Local officials are concerned about a possible change to a federal designation that could lead to Morristown losing millions in federal dollars.

The Office of Management and Budget announced in January that the designation for metropolitan statistical areas could change this year, leading to some cities being downgraded.

Morristown is one of three Tennessee cities that could possibly be downgraded from the change.

“There are so many areas which rely on this designation in funding and program eligibility that we don’t really know what the impact might be,” said Tony Cox, Morristown city manager. “It is clear that we have a lot to lose if federal funding decisions follow from this proposed change.”

The city was alerted about the possible change a few weeks ago from a letter from the OMB. The other two cities that could be downgraded in Tennessee include Cleveland and Jackson.

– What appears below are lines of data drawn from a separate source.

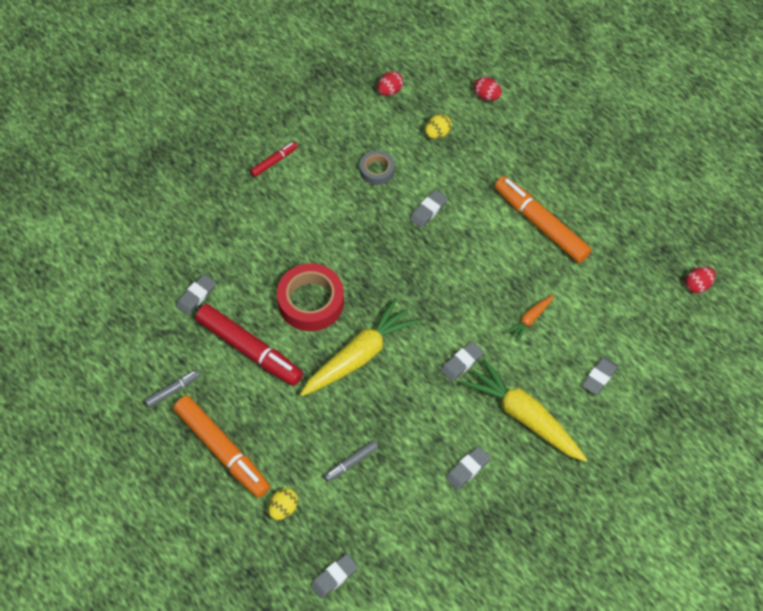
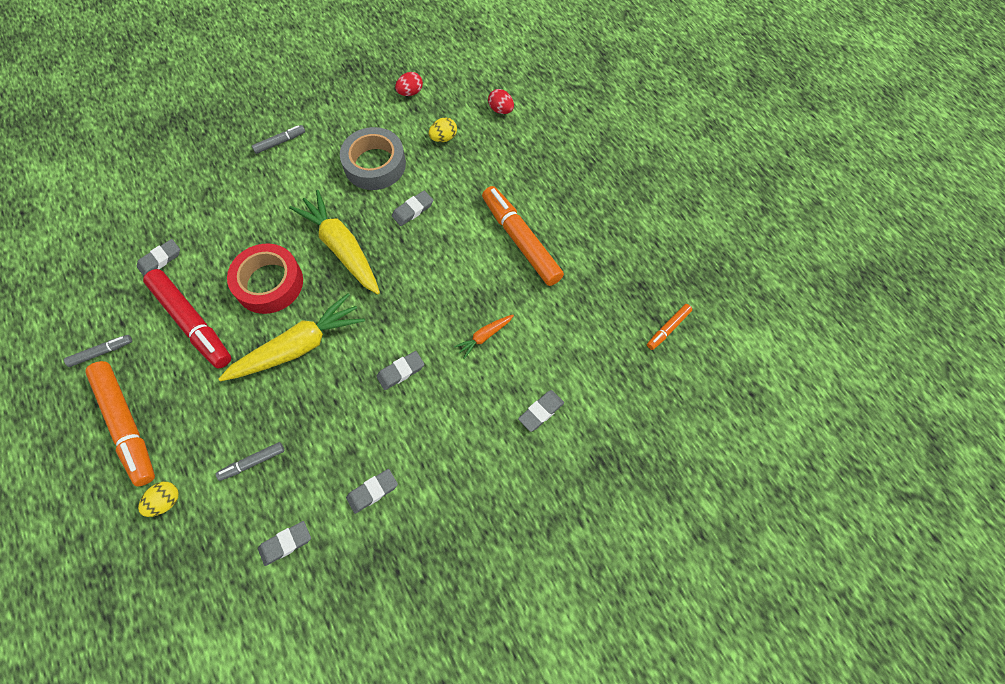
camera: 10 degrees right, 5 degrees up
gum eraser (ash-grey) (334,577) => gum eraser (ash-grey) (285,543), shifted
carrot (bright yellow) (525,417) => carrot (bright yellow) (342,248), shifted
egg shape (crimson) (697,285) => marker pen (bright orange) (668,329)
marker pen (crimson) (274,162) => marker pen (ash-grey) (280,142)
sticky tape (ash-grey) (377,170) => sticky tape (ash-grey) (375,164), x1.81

The current designation to be included as a metropolitan statistical area is any city with an urban core more than 50,000. The new proposal doubles that number to 100,000.

If the change occurs that would mean 142 cities across the United States would lose the designation, according to reports. The impact of the change could be tremendous. Many cities within the MSA status are able to receive more federal funding for things such as road projects, housing funding, hospital reimbursements and community block grants.

Another possible hit from the downgrade could be a loss of status to help with industry recruitment.

“That is a major concern,” Cox said. “We are able to get on the radar of a lot of prospects by being in this metropolitan data group. We don’t need to take any steps back in our visibility or funding as we compete for industrial prospects. Success in industrial development is vital for the future of Morristown.”

The proposed change is under a public comment period for the OMB. The decision will be made at a later date.

The possible change has led Tennessee Senators Marsha Blackburn and Bill Hagerty, along with U.S. Rep. Diana Harshbarger, R-Kingsport, to write a letter to the acting director of the OMB.

“As we recover from the pandemic, we ask you to halt any upcoming rulemaking until the end of the pandemic and work with Congress and stakeholders to implement updated statistics as appropriate,” the letter stated.